EXERCISE REQUIREMENTS:
In the records that follow, show each line where the word "cada" is present.

(Extracted records)
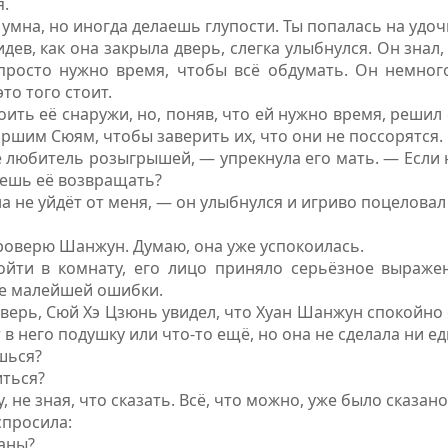
.
умна, но иногда делаешь глупости. Ты попалась на удоч
дев, как она закрыла дверь, слегка улыбнулся. Он знал
 просто нужно время, чтобы всё обдумать. Он немного
то того стоит.
ить её снаружи, но, поняв, что ей нужно время, решил 
аршим Сюям, чтобы заверить их, что они не поссорятся.
е любитель розыгрышей, — упрекнула его мать. — Если
дешь её возвращать?
а не уйдёт от меня, — он улыбнулся и игриво поцеловал
роверю Шанжун. Думаю, она уже успокоилась.
войти в комнату, его лицо приняло серьёзное выраже
же малейшей ошибки.
дверь, Сюй Хэ Цзюнь увидел, что Хуан Шанжун спокойно 
 в него подушку или что-то ещё, но она не сделала ни е
шься?
иться?
, не зная, что сказать. Всё, что можно, уже было сказано
просила:
ланы?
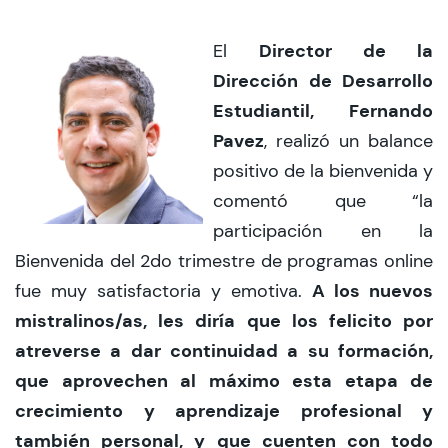
Director de la
El
Dirección de Desarrollo
Estudiantil, Fernando
Pavez
, realizó un balance
positivo de la bienvenida y
comentó que “la
participación en la
Bienvenida del 2do trimestre de programas online
A los nuevos
fue muy satisfactoria y emotiva.
mistralinos/as, les diría que los felicito por
atreverse a dar continuidad a su formación,
que aprovechen al máximo esta etapa de
crecimiento y aprendizaje profesional y
también personal, y que cuenten con todo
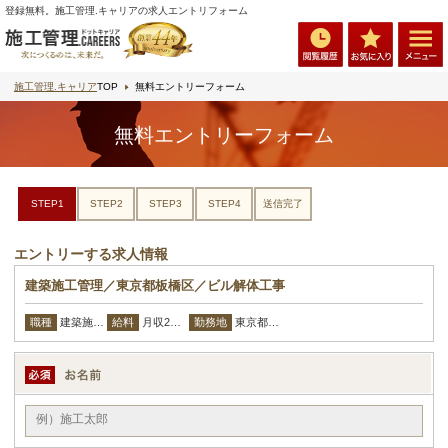
登録無料。施工管理.キャリアの求人エントリフォーム
施工管理.キャリア
TOP
無料エントリーフォーム
無料エントリーフォーム
STEP1
STEP2
STEP3
STEP4
送信完了
エントリーする求人情報
建築施工管理／東京都板橋区／ビル解体工事
職種
給料
勤務地
建築施工管理
月収27万円〜
東京都 板橋区 東京都板橋区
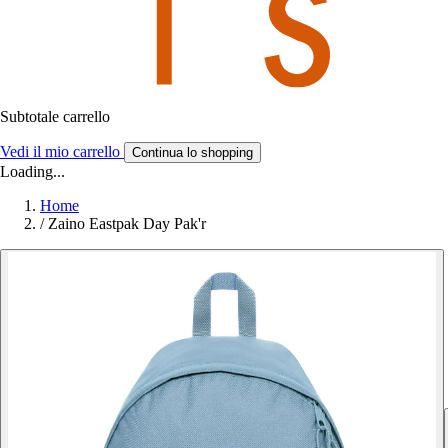
Subtotale carrello
Vedi il mio carrello
Continua lo shopping
Loading...
Home
/
Zaino Eastpak Day Pak'r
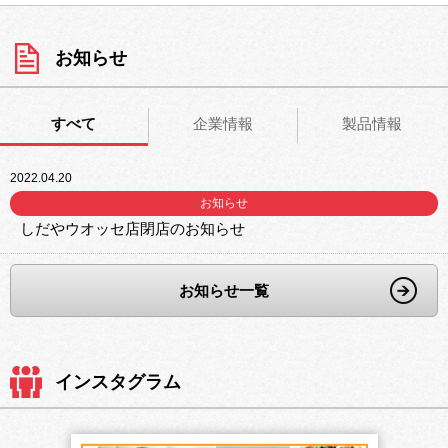
お知らせ
すべて
企業情報
製品情報
2022.04.20
お知らせ
しだやウオッセ店閉店のお知らせ
お知らせ一覧
インスタグラム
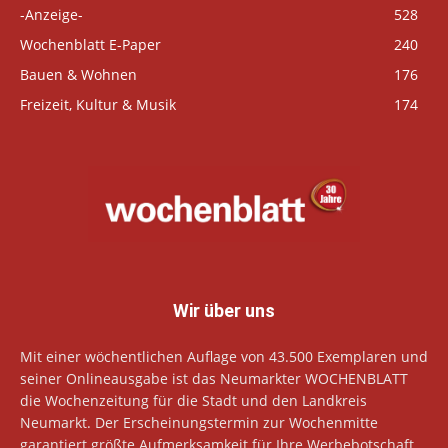
-Anzeige-
528
Wochenblatt E-Paper
240
Bauen & Wohnen
176
Freizeit, Kultur & Musik
174
Wir über uns
Mit einer wöchentlichen Auflage von 43.500 Exemplaren und
seiner Onlineausgabe ist das Neumarkter WOCHENBLATT
die Wochenzeitung für die Stadt und den Landkreis
Neumarkt. Der Erscheinungstermin zur Wochenmitte
garantiert größte Aufmerksamkeit für Ihre Werbebotschaft.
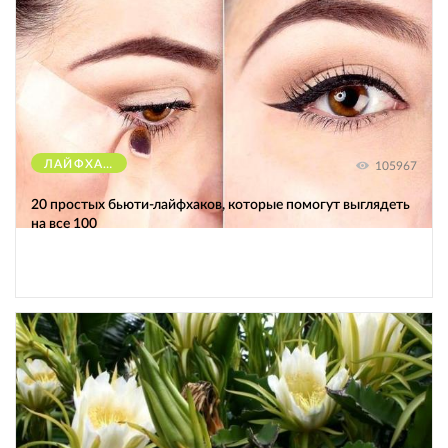
ЛАЙФХАКИ
105967
20 простых бьюти-лайфхаков, которые помогут выглядеть
на все 100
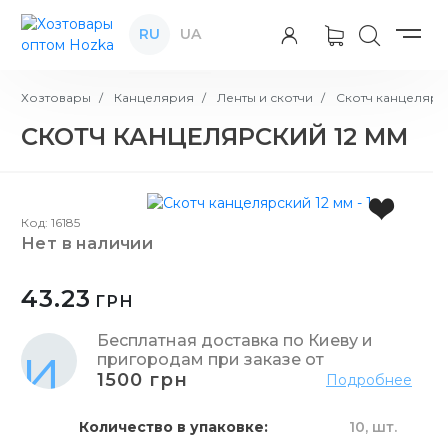
RU
UA
Хозтовары
Канцелярия
Ленты и скотчи
Скотч канцелярс
СКОТЧ КАНЦЕЛЯРСКИЙ 12 ММ
Код: 16185
нет в наличии
43.23
ГРН
Бесплатная доставка по Киеву и
пригородам при заказе от
1500 грн
Подробнее
Количество в упаковке
10,
шт.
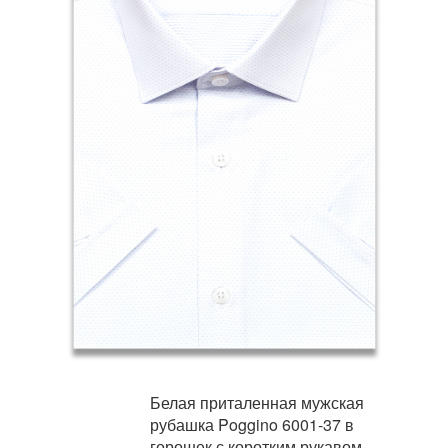
Белая приталенная мужская
рубашка Poggino 6001-37 в
горошек с коротким рукавом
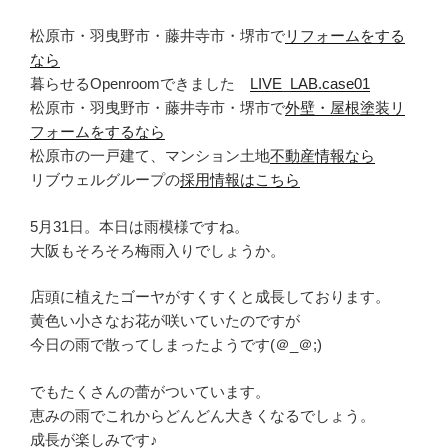
松原市・羽曳野市・藤井寺市・堺市で
リフォームをする
なら
暮らせるOpenroomできました
LIVE_LAB.case01
松原市・羽曳野市・藤井寺市・堺市で
外壁・屋根塗装リ
フォームをするなら
松原市の一戸建て、マンション土地
不動産情報なら
リブウェルグループの
採用情報はこちら
5月31日。本日は雨模様ですね。
大阪もそろそろ梅雨入りでしょうか。
店頭に植えたゴーヤがすくすくと成長しております。
黄色い小さなお花が咲いていたのですが
今日の雨で散ってしまったようです(＠_＠;)
でもたくさんの蕾がついています。
恵みの雨でこれからどんどん大きくなるでしょう。
成長が楽しみです♪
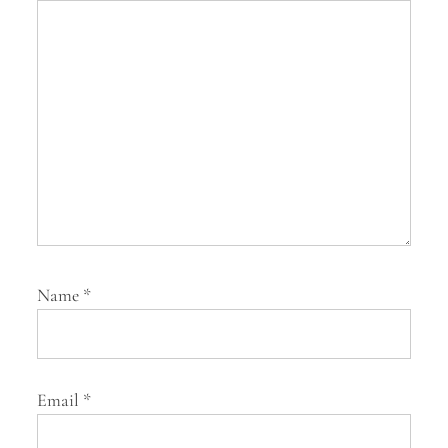
t
i
o
n
Name
*
Email
*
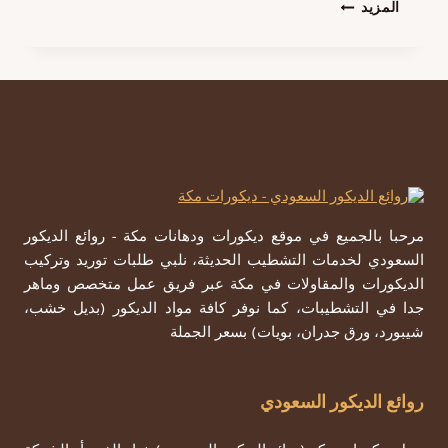
تركيب
المزيد
اسقف
جبس
مكة
ت:
0557979947
اسقف
جبس
مستعار
مكة
مرحبا بالجميع في موقع ديكورات ودهانات مكة - روائع الديكور
السعودي لخدمات التشطيب الحديثة، نلبي طلبات توريد وتركيب
الديكورات والمقاولات في مكة عبر فريق عمل متخصص وماهر
جدا في التشطيبات، كما نوفر كافة مواد الديكور (بديل خشب،
شيبورد، ورق جدران، بويات) بسعر الجملة
روائع الديكور السعودي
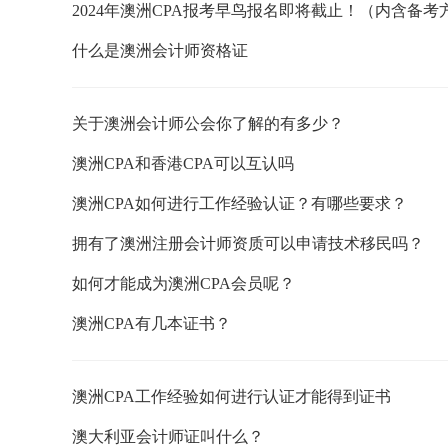
2024年澳洲CPA报考早鸟报名即将截止！（内含备考
什么是澳洲会计师资格证
关于澳洲会计师公会你了解的有多少？
澳洲CPA和香港CPA可以互认吗
澳洲CPA如何进行工作经验认证？有哪些要求？
拥有了澳洲注册会计师资质可以申请技术移民吗？
如何才能成为澳洲CPA会员呢？
澳洲CPA有几本证书？
澳洲CPA工作经验如何进行认证才能得到证书
澳大利亚会计师证叫什么？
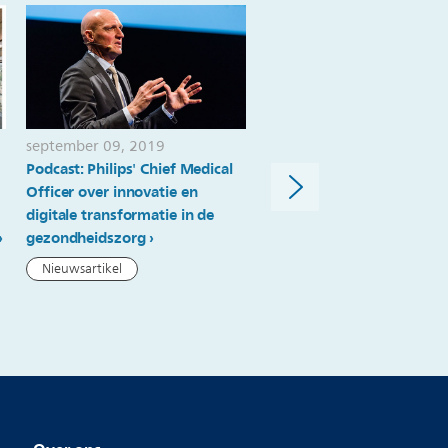
september 09, 2019
augustus 30, 2019
Podcast: Philips' Chief Medical
Philips wint Red Dot 'Best
Officer over innovatie en
the Best' Design Award
digitale transformatie in de
Nieuwsartikel
gezondheidszorg
Nieuwsartikel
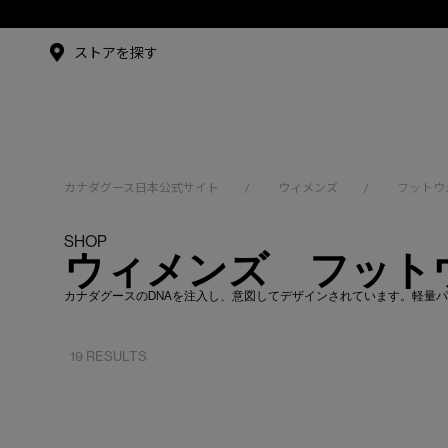
メイドインジャパンTシャツ
メイドインジャパンT
シャツ
アンバサダー
ストアを探す
シュー・グァンハン
カナダグース日本公式サイト
ウィメンズ
フットウ
/
/
SHOP
ウィメンズ フット
カナダグースのDNAを注入し、意図してデザインされています。軽量
19 RESULTS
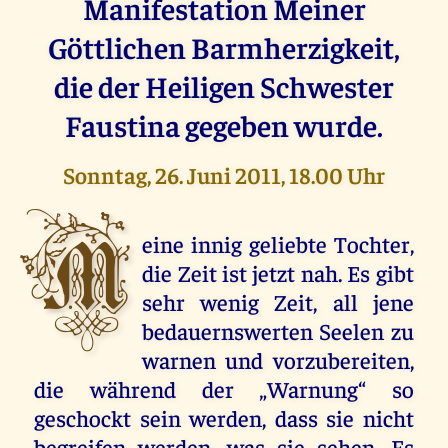
Manifestation Meiner
Göttlichen Barmherzigkeit,
die der Heiligen Schwester
Faustina gegeben wurde.
Sonntag, 26. Juni 2011, 18.00 Uhr
M
eine innig geliebte Tochter,
die Zeit ist jetzt nah. Es gibt
sehr wenig Zeit, all jene
bedauernswerten Seelen zu
warnen und vorzubereiten,
die während der „Warnung“ so
geschockt sein werden, dass sie nicht
begreifen werden, was sie sehen. Es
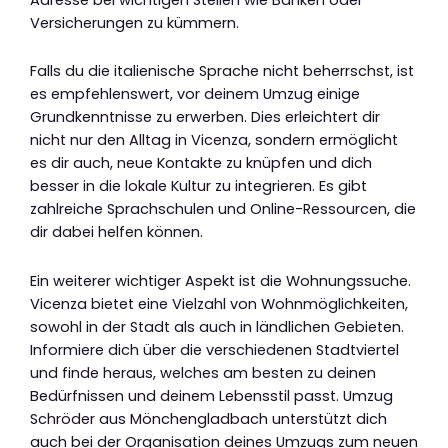
Versicherungen zu kümmern.
Falls du die italienische Sprache nicht beherrschst, ist
es empfehlenswert, vor deinem Umzug einige
Grundkenntnisse zu erwerben. Dies erleichtert dir
nicht nur den Alltag in Vicenza, sondern ermöglicht
es dir auch, neue Kontakte zu knüpfen und dich
besser in die lokale Kultur zu integrieren. Es gibt
zahlreiche Sprachschulen und Online-Ressourcen, die
dir dabei helfen können.
Ein weiterer wichtiger Aspekt ist die Wohnungssuche.
Vicenza bietet eine Vielzahl von Wohnmöglichkeiten,
sowohl in der Stadt als auch in ländlichen Gebieten.
Informiere dich über die verschiedenen Stadtviertel
und finde heraus, welches am besten zu deinen
Bedürfnissen und deinem Lebensstil passt. Umzug
Schröder aus Mönchengladbach unterstützt dich
auch bei der Organisation deines Umzugs zum neuen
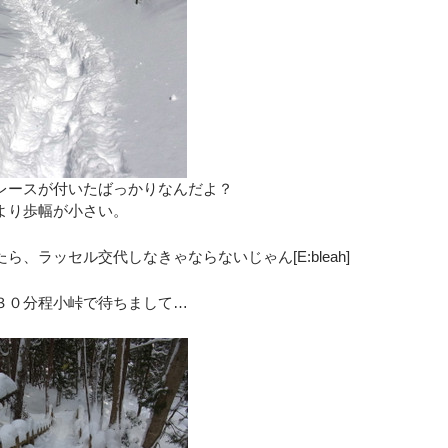
レースが付いたばっかりなんだよ？
より歩幅が小さい。
ら、ラッセル交代しなきゃならないじゃん[E:bleah]
３０分程小峠で待ちまして…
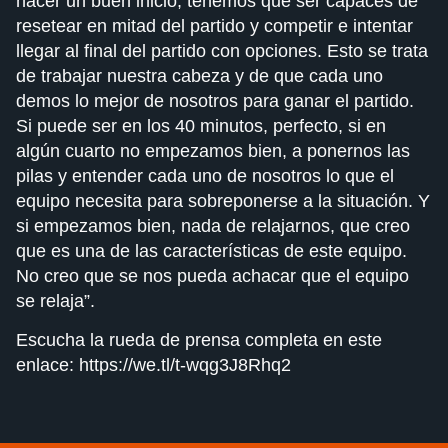
hacer un buen inicio, tenemos que ser capaces de
resetear en mitad del partido y competir e intentar
llegar al final del partido con opciones. Esto se trata
de trabajar nuestra cabeza y de que cada uno
demos lo mejor de nosotros para ganar el partido.
Si puede ser en los 40 minutos, perfecto, si en
algún cuarto no empezamos bien, a ponernos las
pilas y entender cada uno de nosotros lo que el
equipo necesita para sobreponerse a la situación. Y
si empezamos bien, nada de relajarnos, que creo
que es una de las características de este equipo.
No creo que se nos pueda achacar que el equipo
se relaja”.
Escucha la rueda de prensa completa en este
enlace:
https://we.tl/t-wqg3J8Rhq2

TASK RESPONSE:
de trabajar nuestra cabeza y de que cada uno
pilas y entender cada uno de nosotros lo que el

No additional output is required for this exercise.